Ramón looked around. Indeed, there were signs of a small, improvised camp. A tiny lean-to hardly big enough to sleep in had been constructed with fresh boughs and tied together with lengths of bark. A fire pit ringed by stone showed ashes where the lawman had cooked something at the end of a fire-hardened stick. Whoever they'd sent after Ramón had spent enough time in the field to know how to survive with what came to hand. Good for him.
Maneck stood silent by the bone-colored box, the thick, fleshy sahael attached to its arm. Ramón looked at it, waiting to see what strategy the thing would adopt. The alien, however, did nothing. After a few minutes of uncomfortable silence, Ramón cleared his throat.
"Monster. Hey. Now we're here, what is it you want me to do, eh?"
"You are a man," Maneck said. "Behave as he would behave."
"He's got tools and clothes, and he doesn't have a leash on," Ramón said.

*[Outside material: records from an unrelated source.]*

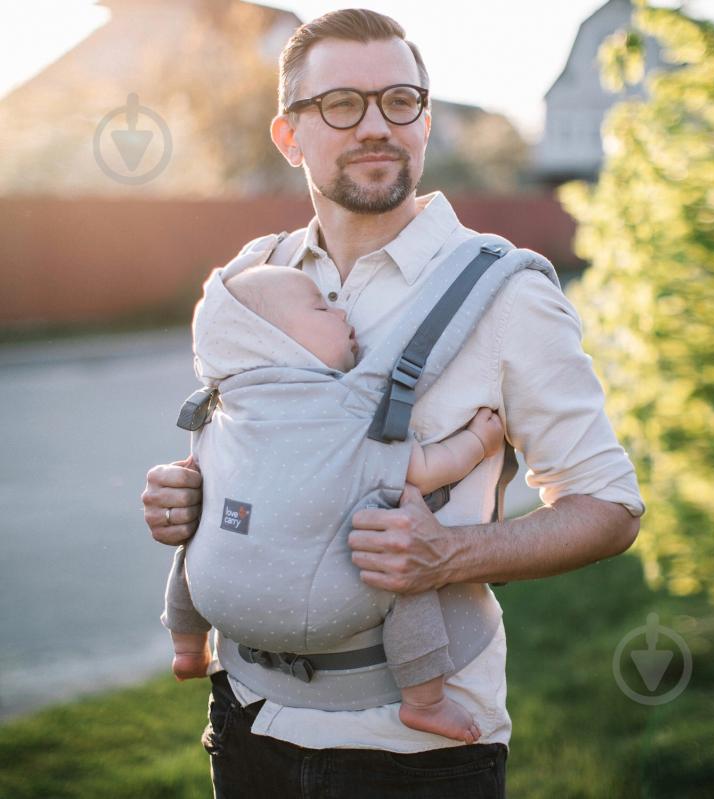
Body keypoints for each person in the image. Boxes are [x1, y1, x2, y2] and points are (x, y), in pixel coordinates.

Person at [142, 9, 645, 797]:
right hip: (244, 718)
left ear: (424, 119)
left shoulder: (505, 294)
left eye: (399, 101)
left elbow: (609, 506)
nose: (376, 125)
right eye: (342, 104)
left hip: (413, 755)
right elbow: (247, 445)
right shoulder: (252, 280)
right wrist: (191, 494)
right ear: (289, 135)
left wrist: (449, 554)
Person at [163, 263, 505, 745]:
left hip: (218, 600)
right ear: (273, 340)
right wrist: (480, 440)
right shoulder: (342, 407)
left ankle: (185, 647)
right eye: (321, 306)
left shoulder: (223, 413)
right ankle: (425, 702)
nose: (341, 310)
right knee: (406, 575)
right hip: (335, 611)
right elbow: (426, 468)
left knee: (197, 542)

"Your confluence will be approximate at the beginning," Maneck said. "This is expected. You will not be punished for it. Your needs will lead you to a matched flow. That is sufficient."
"Speaking of needs and flowing," Ramón said, "I got to piss."

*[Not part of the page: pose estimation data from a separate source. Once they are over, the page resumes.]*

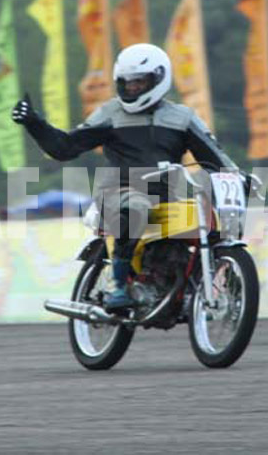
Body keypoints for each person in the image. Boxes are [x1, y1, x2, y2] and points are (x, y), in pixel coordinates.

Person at [12, 43, 241, 310]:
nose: (132, 88)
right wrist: (34, 123)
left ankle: (197, 282)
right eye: (126, 83)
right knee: (136, 207)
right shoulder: (110, 114)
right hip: (119, 190)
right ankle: (118, 286)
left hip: (169, 194)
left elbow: (215, 156)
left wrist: (236, 177)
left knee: (207, 221)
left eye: (139, 82)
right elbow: (65, 147)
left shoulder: (182, 117)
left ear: (158, 78)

"That will do," Maneck said. "Begin by achieving piss."
Ramón smiled.
"You stay here, then, I'll go achieve piss."
"I will observe," Maneck said.
"You want to watch me piss?"
"We are to explore the banks which bound the man's possible channels. If this task is a necessity of his being, then I will understand it."
Ramón shrugged.
"You're just lucky I'm not shy about this kind of thing," he said, walking to the nearest tree. "There's some men couldn't get a drop out, not with you watching them, eh?"
The ground was rough, and Ramón's feet were tender. The long bath in the alien gel seemed to have softened away all his calluses. As he relieved himself against the tree trunk, he tried to make sense of the alien's behavior. The limitations of human flow, it had said. For a being so impatiently concentrated on pragmatic results, Maneck was strangely interested in Ramón's need to urinate, which ought to have struck it as irrelevant. It wasn't an activity that seemed important to hunting the fugitive. But it had not known that binding his arms behind him would discomfort him, either. Perhaps the aliens needed him to understand what the habits of a man were. He was more than a hound. Merely by being human, he was a guide for them.

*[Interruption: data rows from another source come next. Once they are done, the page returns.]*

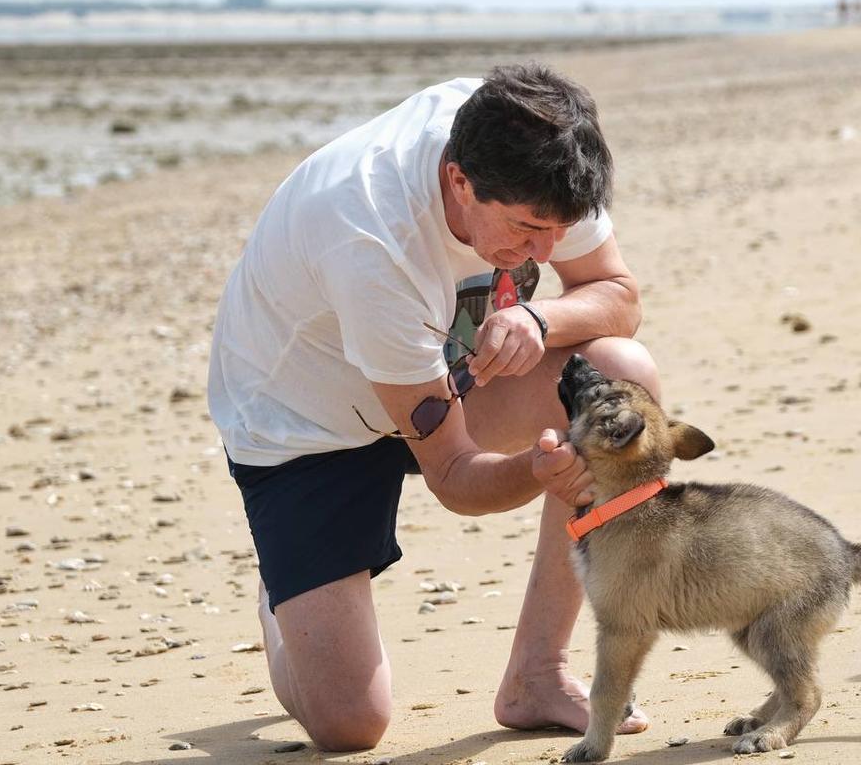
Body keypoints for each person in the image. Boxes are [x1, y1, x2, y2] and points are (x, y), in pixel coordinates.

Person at [206, 62, 657, 751]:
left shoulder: (548, 156)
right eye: (527, 230)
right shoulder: (370, 237)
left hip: (447, 376)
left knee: (622, 378)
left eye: (555, 233)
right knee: (349, 725)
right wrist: (544, 472)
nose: (539, 252)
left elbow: (617, 294)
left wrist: (543, 320)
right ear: (458, 181)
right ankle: (282, 599)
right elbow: (453, 477)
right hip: (304, 428)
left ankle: (538, 674)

Ramón stood for a long moment after his bladder was empty, taking the opportunity to turn his mind to strategy. He could not refuse the aliens. The demonstration of the pain his leash could deliver had convinced him of that. But there was a long history of labor protests in which things simply took a longer time and more materials than expected. Slowdowns. Ramón might have to be on the job for these devils, but he didn't have to be a good worker. He would move slowly, explain the fine points of pissing and shitting and hunting and trapping for as long as Maneck would allow it. Every hour Ramón could waste was another one that the lawman had to make his return to civilization and send help back. How things would unfold once that had happened, Ramón didn't know.
He shook his penis twice as long as was truly required, then let the robe drop back down to cover his knees. Maneck's great head shifted, but whether this was a sign of approval or disgust, Ramón had no way to tell.
"You are complete?" Maneck asked.
"Sure," Ramón said. "Complete enough for the moment."